Dynasty – The Rise and Fall of the House of Caesar, by Tom Holland

As a keen consumer of history books, both fiction and non, I’ve bought a few of Holland’s works now. On each occasion I’ve stood at the book shop till, hope having narrowly triumphed over experience.

They promise, and largely deliver, an insider’s guide to the received narrative of the ancient past, knitting together the stories with the author’s take on the psychology of the participants and using his expansive knowledge of the sources to bring dusty or dislocated accounts into a sharp, modern focus. Holland is a gifted historian and an adroit wielder of words.

However, there’s a chance you may find his style deeply annoying, or at the very least unhelpfully abstruse. I certainly do.

Almost every paragraph is linked inextricably to the last, meaning that if you’re the type of person who typically reads a couple of pages in bed each night, you’d better have a superb memory for the nuances of what you read 24 hours ago… or start the chapter again. What I mean is that you can’t just start reading where you left off – you need to trace back the ideas and references being made, often quite a long way. Seriously, there can be pages and pages of inter-related prose which cannot be deciphered easily without finding the beginning. I swear I read the same three page section on some dastardly palace plot in Caligula’s reign five or six times before I could divine what was going on.

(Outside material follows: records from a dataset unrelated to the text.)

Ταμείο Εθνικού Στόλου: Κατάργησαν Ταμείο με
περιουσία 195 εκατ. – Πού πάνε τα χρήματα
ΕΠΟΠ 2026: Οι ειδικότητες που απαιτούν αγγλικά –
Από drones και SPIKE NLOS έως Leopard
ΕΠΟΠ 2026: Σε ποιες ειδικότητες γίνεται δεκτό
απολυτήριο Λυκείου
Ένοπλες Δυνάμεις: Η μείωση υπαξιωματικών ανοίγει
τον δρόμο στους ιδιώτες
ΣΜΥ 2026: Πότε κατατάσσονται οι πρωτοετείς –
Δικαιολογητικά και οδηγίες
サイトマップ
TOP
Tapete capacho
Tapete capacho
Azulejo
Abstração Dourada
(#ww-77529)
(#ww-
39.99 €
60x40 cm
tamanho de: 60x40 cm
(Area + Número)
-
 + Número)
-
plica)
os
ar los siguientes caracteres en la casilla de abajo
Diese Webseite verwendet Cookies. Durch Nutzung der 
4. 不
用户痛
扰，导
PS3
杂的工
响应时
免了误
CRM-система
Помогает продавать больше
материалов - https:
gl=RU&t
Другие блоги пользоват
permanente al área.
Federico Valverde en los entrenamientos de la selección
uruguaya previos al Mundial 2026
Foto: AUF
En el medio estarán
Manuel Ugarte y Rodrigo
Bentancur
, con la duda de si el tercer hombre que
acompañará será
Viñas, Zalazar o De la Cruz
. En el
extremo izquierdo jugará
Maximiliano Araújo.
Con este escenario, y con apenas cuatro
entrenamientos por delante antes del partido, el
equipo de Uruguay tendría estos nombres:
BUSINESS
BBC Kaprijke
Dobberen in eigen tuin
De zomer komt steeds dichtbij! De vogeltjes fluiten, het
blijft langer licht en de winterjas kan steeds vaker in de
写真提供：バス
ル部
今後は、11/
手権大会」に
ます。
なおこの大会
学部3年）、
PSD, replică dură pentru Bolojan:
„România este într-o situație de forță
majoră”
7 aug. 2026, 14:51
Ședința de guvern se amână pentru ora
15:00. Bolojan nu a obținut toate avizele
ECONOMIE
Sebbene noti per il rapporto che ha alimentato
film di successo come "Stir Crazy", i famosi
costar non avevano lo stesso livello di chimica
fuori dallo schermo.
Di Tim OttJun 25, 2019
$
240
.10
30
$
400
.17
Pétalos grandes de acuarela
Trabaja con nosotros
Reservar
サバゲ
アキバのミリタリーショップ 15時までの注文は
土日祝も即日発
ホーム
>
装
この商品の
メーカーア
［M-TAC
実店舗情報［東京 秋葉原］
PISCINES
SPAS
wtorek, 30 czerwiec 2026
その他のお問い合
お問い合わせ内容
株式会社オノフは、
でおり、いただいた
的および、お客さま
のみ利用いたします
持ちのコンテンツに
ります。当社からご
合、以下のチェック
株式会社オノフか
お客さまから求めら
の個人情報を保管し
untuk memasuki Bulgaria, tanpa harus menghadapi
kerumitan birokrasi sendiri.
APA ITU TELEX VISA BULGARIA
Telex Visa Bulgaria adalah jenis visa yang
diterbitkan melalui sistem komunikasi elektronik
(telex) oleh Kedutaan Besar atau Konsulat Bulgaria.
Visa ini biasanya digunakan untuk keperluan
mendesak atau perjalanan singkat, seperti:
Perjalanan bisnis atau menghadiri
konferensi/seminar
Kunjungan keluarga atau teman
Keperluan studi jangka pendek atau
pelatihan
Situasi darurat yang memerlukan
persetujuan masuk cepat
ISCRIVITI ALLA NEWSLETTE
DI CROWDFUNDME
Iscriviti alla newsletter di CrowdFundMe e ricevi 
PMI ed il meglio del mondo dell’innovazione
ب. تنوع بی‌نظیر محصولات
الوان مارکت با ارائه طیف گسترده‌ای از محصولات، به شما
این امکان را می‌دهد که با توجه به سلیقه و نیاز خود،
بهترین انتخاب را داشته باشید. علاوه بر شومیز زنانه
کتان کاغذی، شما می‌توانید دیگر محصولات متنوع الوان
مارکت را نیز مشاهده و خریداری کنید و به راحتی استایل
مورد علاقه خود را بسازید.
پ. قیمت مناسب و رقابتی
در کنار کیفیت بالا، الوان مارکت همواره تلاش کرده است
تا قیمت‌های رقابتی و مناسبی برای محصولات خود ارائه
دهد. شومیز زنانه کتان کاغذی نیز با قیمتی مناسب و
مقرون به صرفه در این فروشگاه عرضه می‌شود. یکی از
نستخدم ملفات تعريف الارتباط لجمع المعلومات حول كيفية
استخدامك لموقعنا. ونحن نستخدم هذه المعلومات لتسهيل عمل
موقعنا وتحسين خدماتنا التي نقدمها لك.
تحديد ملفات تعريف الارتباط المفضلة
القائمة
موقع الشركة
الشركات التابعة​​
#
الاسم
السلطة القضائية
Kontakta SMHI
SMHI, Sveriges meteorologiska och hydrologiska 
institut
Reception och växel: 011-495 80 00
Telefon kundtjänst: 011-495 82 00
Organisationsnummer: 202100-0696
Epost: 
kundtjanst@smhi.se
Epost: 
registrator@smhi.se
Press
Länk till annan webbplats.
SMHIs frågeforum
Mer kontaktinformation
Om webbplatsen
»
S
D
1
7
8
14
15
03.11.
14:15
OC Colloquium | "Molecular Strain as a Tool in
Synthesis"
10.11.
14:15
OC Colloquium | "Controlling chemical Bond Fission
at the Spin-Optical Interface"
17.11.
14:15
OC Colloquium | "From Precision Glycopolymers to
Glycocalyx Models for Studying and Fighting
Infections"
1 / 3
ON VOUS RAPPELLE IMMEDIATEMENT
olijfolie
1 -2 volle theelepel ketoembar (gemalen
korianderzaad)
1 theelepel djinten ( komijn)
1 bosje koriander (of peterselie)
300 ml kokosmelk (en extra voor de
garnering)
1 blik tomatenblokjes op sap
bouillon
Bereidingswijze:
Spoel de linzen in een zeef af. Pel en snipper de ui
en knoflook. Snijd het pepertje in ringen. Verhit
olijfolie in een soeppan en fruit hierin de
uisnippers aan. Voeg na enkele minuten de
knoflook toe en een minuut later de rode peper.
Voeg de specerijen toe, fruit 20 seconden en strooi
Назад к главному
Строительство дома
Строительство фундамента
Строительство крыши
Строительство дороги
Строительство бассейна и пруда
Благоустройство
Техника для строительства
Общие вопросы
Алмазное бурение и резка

Secondly, there is an assumption that the reader has a fair bit of knowledge of classical Rome – the main stories and characters – to the extent to which Holland feels able (freed?) to ignore some of the obvious plot points in all but inference. Some readers will be baffled by what’s going on and will object to the absence of the standard stories, but others will relish the opportunity to explore beyond the well-trodden paths.

If you can devote solid hours of reading to this book, it will reward you in turn, but as a time-poor casual reader, I found it a somewhat alienating slog. Other opinions are available, clearly.